Work task 1:
Copy out the whole passage on the manufactured housing industry word for word.

Text under study:
= = =

This, added to the continuing lack of readily available consumer finance at affordable and truly competitive interest rates, have devastated the growth of the industry and placed potential homebuyers in an untenable situation, with no end in sight. These two glaring failures have created a bottleneck in the marketplace between manufacturers, who can easily expand their production and meet any and all consumer demands for today’s quality manufactured homes, and potential home buyers who are ready and willing to purchase these homes, but can’t finance and place them. In short, our industry’s very unique network of distribution (i.e., retailers and consumer finance) and placement (i.e., communities) that has served consumers very well, and has given the industry a distinct advantage over other types of housing (i.e., site-built) in the affordable housing marketplace, are slowly being “squeezed” and are gradually disappearing.

So, while industry manufacturers can and do aggressively fight and win regulatory battles at the national level regarding the production of their homes (thanks to the formation of the Manufactured Housing Association for Regulatory Reform — MHARR — in 1985), the industry is impotent, hapless and unable to fight and win its battles regarding post-production issues – i.e., issues arising after the home leaves the factory, because there is no collectiveindependent national entity out there that is willing and able to fight specifically for the Post Production sector.

The lack of such a collectiveindependent national representation for the industry’s post production sector (comprised of retailers, communities, developers and finance companies) — particularly in this age of specialized representation — should be unacceptable to these constituencies.  And this is particularly the case for an industry which is comprehensively federally-regulated under a law that empowers and establishes a unique partnership between the federal and state governments, and which is based on the three main principles of federal preemption, a uniform code and uniform enforcement that have served to establish our industry as the nation’s main source of affordable housing.

= = =

Provided data:
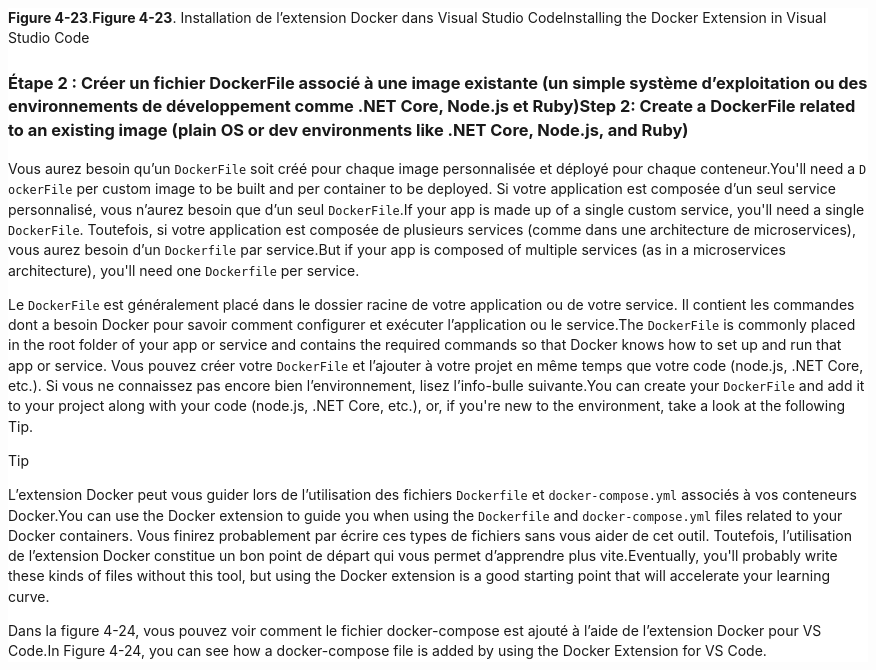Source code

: <span data-ttu-id="12d85-149">**Figure 4-23**.</span><span class="sxs-lookup"><span data-stu-id="12d85-149">**Figure 4-23**.</span></span> <span data-ttu-id="12d85-150">Installation de l’extension Docker dans Visual Studio Code</span><span class="sxs-lookup"><span data-stu-id="12d85-150">Installing the Docker Extension in Visual Studio Code</span></span>

### <a name="step-2-create-a-dockerfile-related-to-an-existing-image-plain-os-or-dev-environments-like-net-core-nodejs-and-ruby"></a><span data-ttu-id="12d85-151">Étape 2 : Créer un fichier DockerFile associé à une image existante (un simple système d’exploitation ou des environnements de développement comme .NET Core, Node.js et Ruby)</span><span class="sxs-lookup"><span data-stu-id="12d85-151">Step 2: Create a DockerFile related to an existing image (plain OS or dev environments like .NET Core, Node.js, and Ruby)</span></span>

<span data-ttu-id="12d85-152">Vous aurez besoin qu’un `DockerFile` soit créé pour chaque image personnalisée et déployé pour chaque conteneur.</span><span class="sxs-lookup"><span data-stu-id="12d85-152">You'll need a `DockerFile` per custom image to be built and per container to be deployed.</span></span> <span data-ttu-id="12d85-153">Si votre application est composée d’un seul service personnalisé, vous n’aurez besoin que d’un seul `DockerFile`.</span><span class="sxs-lookup"><span data-stu-id="12d85-153">If your app is made up of a single custom service, you'll need a single `DockerFile`.</span></span> <span data-ttu-id="12d85-154">Toutefois, si votre application est composée de plusieurs services (comme dans une architecture de microservices), vous aurez besoin d’un `Dockerfile` par service.</span><span class="sxs-lookup"><span data-stu-id="12d85-154">But if your app is composed of multiple services (as in a microservices architecture), you'll need one `Dockerfile` per service.</span></span>

<span data-ttu-id="12d85-155">Le `DockerFile` est généralement placé dans le dossier racine de votre application ou de votre service. Il contient les commandes dont a besoin Docker pour savoir comment configurer et exécuter l’application ou le service.</span><span class="sxs-lookup"><span data-stu-id="12d85-155">The `DockerFile` is commonly placed in the root folder of your app or service and contains the required commands so that Docker knows how to set up and run that app or service.</span></span> <span data-ttu-id="12d85-156">Vous pouvez créer votre `DockerFile` et l’ajouter à votre projet en même temps que votre code (node.js, .NET Core, etc.). Si vous ne connaissez pas encore bien l’environnement, lisez l’info-bulle suivante.</span><span class="sxs-lookup"><span data-stu-id="12d85-156">You can create your `DockerFile` and add it to your project along with your code (node.js, .NET Core, etc.), or, if you're new to the environment, take a look at the following Tip.</span></span>

> [!TIP]
> <span data-ttu-id="12d85-157">L’extension Docker peut vous guider lors de l’utilisation des fichiers `Dockerfile` et `docker-compose.yml` associés à vos conteneurs Docker.</span><span class="sxs-lookup"><span data-stu-id="12d85-157">You can use the Docker extension to guide you when using the `Dockerfile` and `docker-compose.yml` files related to your Docker containers.</span></span> <span data-ttu-id="12d85-158">Vous finirez probablement par écrire ces types de fichiers sans vous aider de cet outil. Toutefois, l’utilisation de l’extension Docker constitue un bon point de départ qui vous permet d’apprendre plus vite.</span><span class="sxs-lookup"><span data-stu-id="12d85-158">Eventually, you'll probably write these kinds of files without this tool, but using the Docker extension is a good starting point that will accelerate your learning curve.</span></span>

<span data-ttu-id="12d85-159">Dans la figure 4-24, vous pouvez voir comment le fichier docker-compose est ajouté à l’aide de l’extension Docker pour VS Code.</span><span class="sxs-lookup"><span data-stu-id="12d85-159">In Figure 4-24, you can see how a docker-compose file is added by using the Docker Extension for VS Code.</span></span>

= = =

Work task 2:
Find each line in the rows that holds the word "pouvez", and copy each of those lines.

Reply 1:
This, added to the continuing lack of readily available consumer finance at affordable and truly competitive interest rates, have devastated the growth of the industry and placed potential homebuyers in an untenable situation, with no end in sight. These two glaring failures have created a bottleneck in the marketplace between manufacturers, who can easily expand their production and meet any and all consumer demands for today’s quality manufactured homes, and potential home buyers who are ready and willing to purchase these homes, but can’t finance and place them. In short, our industry’s very unique network of distribution (i.e., retailers and consumer finance) and placement (i.e., communities) that has served consumers very well, and has given the industry a distinct advantage over other types of housing (i.e., site-built) in the affordable housing marketplace, are slowly being “squeezed” and are gradually disappearing.

So, while industry manufacturers can and do aggressively fight and win regulatory battles at the national level regarding the production of their homes (thanks to the formation of the Manufactured Housing Association for Regulatory Reform — MHARR — in 1985), the industry is impotent, hapless and unable to fight and win its battles regarding post-production issues – i.e., issues arising after the home leaves the factory, because there is no collectiveindependent national entity out there that is willing and able to fight specifically for the Post Production sector.

The lack of such a collectiveindependent national representation for the industry’s post production sector (comprised of retailers, communities, developers and finance companies) — particularly in this age of specialized representation — should be unacceptable to these constituencies.  And this is particularly the case for an industry which is comprehensively federally-regulated under a law that empowers and establishes a unique partnership between the federal and state governments, and which is based on the three main principles of federal preemption, a uniform code and uniform enforcement that have served to establish our industry as the nation’s main source of affordable housing.

Reply 2:
<span data-ttu-id="12d85-155">Le `DockerFile` est généralement placé dans le dossier racine de votre application ou de votre service. Il contient les commandes dont a besoin Docker pour savoir comment configurer et exécuter l’application ou le service.</span><span class="sxs-lookup"><span data-stu-id="12d85-155">The `DockerFile` is commonly placed in the root folder of your app or service and contains the required commands so that Docker knows how to set up and run that app or service.</span></span> <span data-ttu-id="12d85-156">Vous pouvez créer votre `DockerFile` et l’ajouter à votre projet en même temps que votre code (node.js, .NET Core, etc.). Si vous ne connaissez pas encore bien l’environnement, lisez l’info-bulle suivante.</span><span class="sxs-lookup"><span data-stu-id="12d85-156">You can create your `DockerFile` and add it to your project along with your code (node.js, .NET Core, etc.), or, if you're new to the environment, take a look at the following Tip.</span></span>
<span data-ttu-id="12d85-159">Dans la figure 4-24, vous pouvez voir comment le fichier docker-compose est ajouté à l’aide de l’extension Docker pour VS Code.</span><span class="sxs-lookup"><span data-stu-id="12d85-159">In Figure 4-24, you can see how a docker-compose file is added by using the Docker Extension for VS Code.</span></span>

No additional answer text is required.